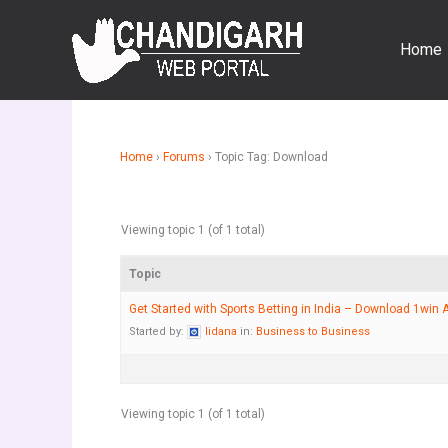
Skip
to
Home
content
Home
›
Forums
›
Topic Tag: Download
Viewing topic 1 (of 1 total)
Topic
Get Started with Sports Betting in India – Download 1win 
Started by:
lidana
in:
Business to Business
Viewing topic 1 (of 1 total)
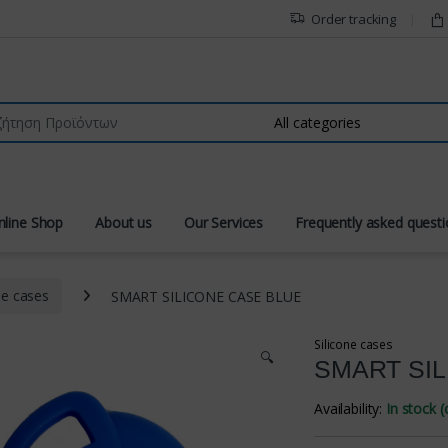
Order tracking
r:
nline Shop
About us
Our Services
Frequently asked quest
ne cases
SMART SILICONE CASE BLUE
Silicone cases
🔍
SMART SI
Availability:
In stock 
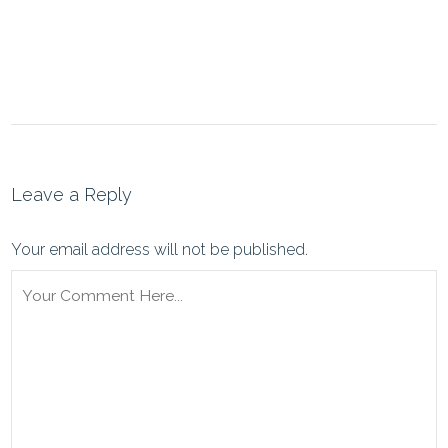
Leave a Reply
Your email address will not be published.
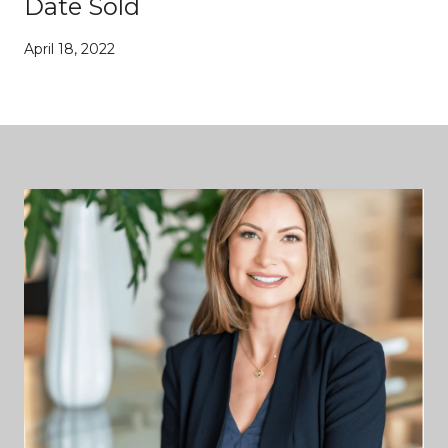
Date Sold
April 18, 2022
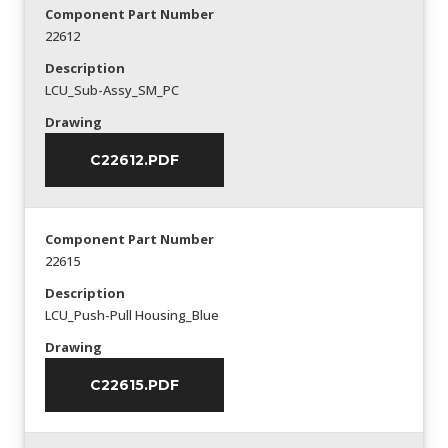
Component Part Number
22612
Description
LCU_Sub-Assy_SM_PC
Drawing
C22612.PDF
Component Part Number
22615
Description
LCU_Push-Pull Housing_Blue
Drawing
C22615.PDF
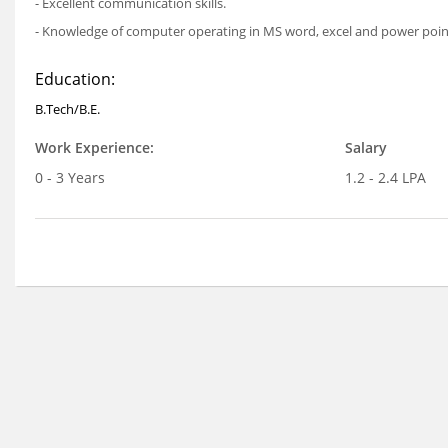
- Excellent communication skills.
- Knowledge of computer operating in MS word, excel and power point
Education:
B.Tech/B.E.
Work Experience:
Salary
0 - 3 Years
1.2 - 2.4 LPA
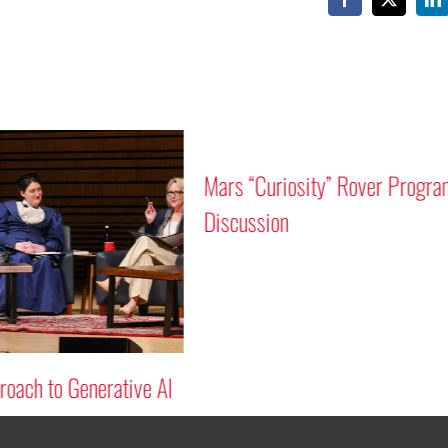
Facebook
X
Li
Mars “Curiosity” Rover Progra
Discussion
oach to Generative AI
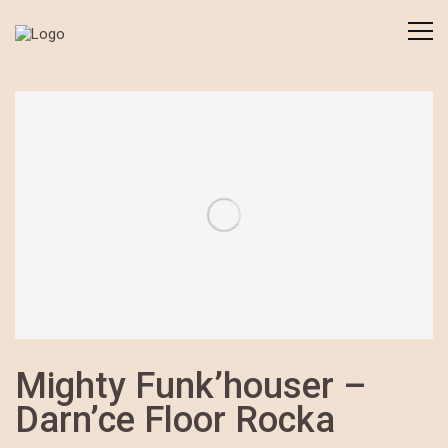
Mighty Funk’houser –
Darn’ce Floor Rocka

---*---

TASK GOAL
Look through the entries above; find each line with the word "Started" and copy it.

WRITTEN REPLY
Get Started with Sports Betting in India – Download 1win 
Started by:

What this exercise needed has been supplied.